Lebih jauh, pemimpin yang mempunyai idealized influence selain
mampu mengubah pandangan bawahan tentang apa yang
penting untuk dicapai pada saat ini maupun masa mendatang
(visi), juga mau dan mampu berbagi resiko dengan bawahan,
teguh dengan nilai, prinsip, dan pendiriannya, sehingga
bawahan percaya, loyal, dan menghormatinya (Bass et.al., 2003;
Humphreys, 2002; Sarros & Santora, 2001; Yammarino et.al.,
1993).
Idealized influence merupakan dimensi terpenting kepemimpinan
transformasional karena memberikan inspirasi dan
membangkitkan motivasi bawahan (secara emosional) untuk
menyingkirkan kepentingan pribadi demi pencapaian tujuan
bersama (Humphreys, 2002; Rafferty & Griffin, 2004).
Inspirational motivation menurut Humphreys (2002) serta
Rafferty dan Griffin (2004) memiliki korelasi yang erat dengan
idealized influence. Seperti dijelaskan sebelumnya, pemimpin
transformasional memberi inspirasi kepada bawahan untuk
memusatkan perhatian pada tujuan bersama dan melupakan
kepentingan pribadi. Inspirasi dapat diartikan sebagai tindakan
atau kekuatan untuk menggerakkan emosi dan daya piker orang
lain (Rafferty & Griffin, 2004).
Keeratan dua dimensi yaitu inspirational motivation dan idealized
influence ini mendorong munculnya pandangan untuk
menyatukan kedua dimensi ini dalam satu konstruk. Namun
dalam penelitian ini, idealized influence dan inspirational
motivation diposisikan sebagai dua konstruk yang berbeda
dimana idealized influence mempunyai makna lebih dalam
daripada inspirational motivation, atau dengan kata lain,
inspirational motivation merupakan sisi luar atau perwujudan
idealized influence (Humphreys, 2002; Rafferty & Griffin, 2004).
Inspirational motivation menurut Humphreys (2002) berbentuk
komunikasi verbal atau penggunaan simbol-simbol yang
ditujukan untuk memacu semangat bawahan. Pemimpin
memotivasi bawahan akan arti penting visi dan misi organisasi
sehingga seluruh bawahannya terdorong untuk memiliki visi
yang sama. Kesamaan visi memacu bawahan untuk bekerja
sama mencapai tujuan jangka panjang dengan optimis.

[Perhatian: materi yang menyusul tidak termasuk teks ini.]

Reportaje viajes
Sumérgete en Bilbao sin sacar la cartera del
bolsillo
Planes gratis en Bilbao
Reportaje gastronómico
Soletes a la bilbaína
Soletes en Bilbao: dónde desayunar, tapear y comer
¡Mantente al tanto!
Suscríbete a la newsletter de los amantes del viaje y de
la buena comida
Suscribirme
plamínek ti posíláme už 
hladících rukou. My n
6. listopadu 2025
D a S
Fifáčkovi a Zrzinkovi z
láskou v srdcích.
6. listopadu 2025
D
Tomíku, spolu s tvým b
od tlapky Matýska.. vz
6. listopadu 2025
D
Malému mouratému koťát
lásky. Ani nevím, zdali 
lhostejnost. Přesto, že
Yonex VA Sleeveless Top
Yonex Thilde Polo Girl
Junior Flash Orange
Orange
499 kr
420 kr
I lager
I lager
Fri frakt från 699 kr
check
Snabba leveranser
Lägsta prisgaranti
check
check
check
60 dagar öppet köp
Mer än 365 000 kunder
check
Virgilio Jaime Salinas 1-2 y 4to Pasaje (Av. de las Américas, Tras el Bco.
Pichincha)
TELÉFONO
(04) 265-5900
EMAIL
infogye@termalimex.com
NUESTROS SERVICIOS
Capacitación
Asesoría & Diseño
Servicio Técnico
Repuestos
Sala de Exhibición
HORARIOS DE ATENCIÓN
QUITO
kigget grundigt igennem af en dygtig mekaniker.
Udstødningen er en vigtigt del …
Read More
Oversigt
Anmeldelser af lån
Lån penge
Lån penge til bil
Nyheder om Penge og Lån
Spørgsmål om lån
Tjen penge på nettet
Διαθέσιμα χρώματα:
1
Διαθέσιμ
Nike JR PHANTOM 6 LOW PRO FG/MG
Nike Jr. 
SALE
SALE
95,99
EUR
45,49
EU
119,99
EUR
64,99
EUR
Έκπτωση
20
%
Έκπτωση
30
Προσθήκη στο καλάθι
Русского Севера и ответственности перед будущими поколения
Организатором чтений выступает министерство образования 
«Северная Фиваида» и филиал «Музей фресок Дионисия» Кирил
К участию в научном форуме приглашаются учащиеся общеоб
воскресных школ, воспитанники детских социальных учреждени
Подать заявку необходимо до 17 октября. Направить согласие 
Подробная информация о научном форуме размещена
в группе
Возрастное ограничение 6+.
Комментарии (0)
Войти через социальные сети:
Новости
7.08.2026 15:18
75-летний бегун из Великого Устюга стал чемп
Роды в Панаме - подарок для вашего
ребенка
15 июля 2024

Sehingga pemimpin tidak saja membangkitkan semangat
individu tapi juga semangat tim (Bass et.al., 2003).
Intellectual stimulation, merupakan faktor penting kepemimpinan
transformasional yang jarang memperoleh perhatian (Rafferty &
Griffin, 2004). Intellectual stimulation merupakan perilaku yang
berupaya mendorong perhatian dan kesadaran bawahan akan
permasalahan yang dihadapi. Pemimpin kemudian berusaha
mengembangkan kemampuan bawahan untuk
menyelesaikan permasalahan dengan pendekatan-
pendekatan atau perspektif baru. Dampak intellectual stimulation
dapat dilihat dari peningkatan kemampuan bawahan dalam
memahami dan menganalisis permasalahan serta kualitas
pemecahan masalah (problem solving quality) yang ditawarkan
(Rafferty & Griffin, 2004; Yammarino et.al., 1993).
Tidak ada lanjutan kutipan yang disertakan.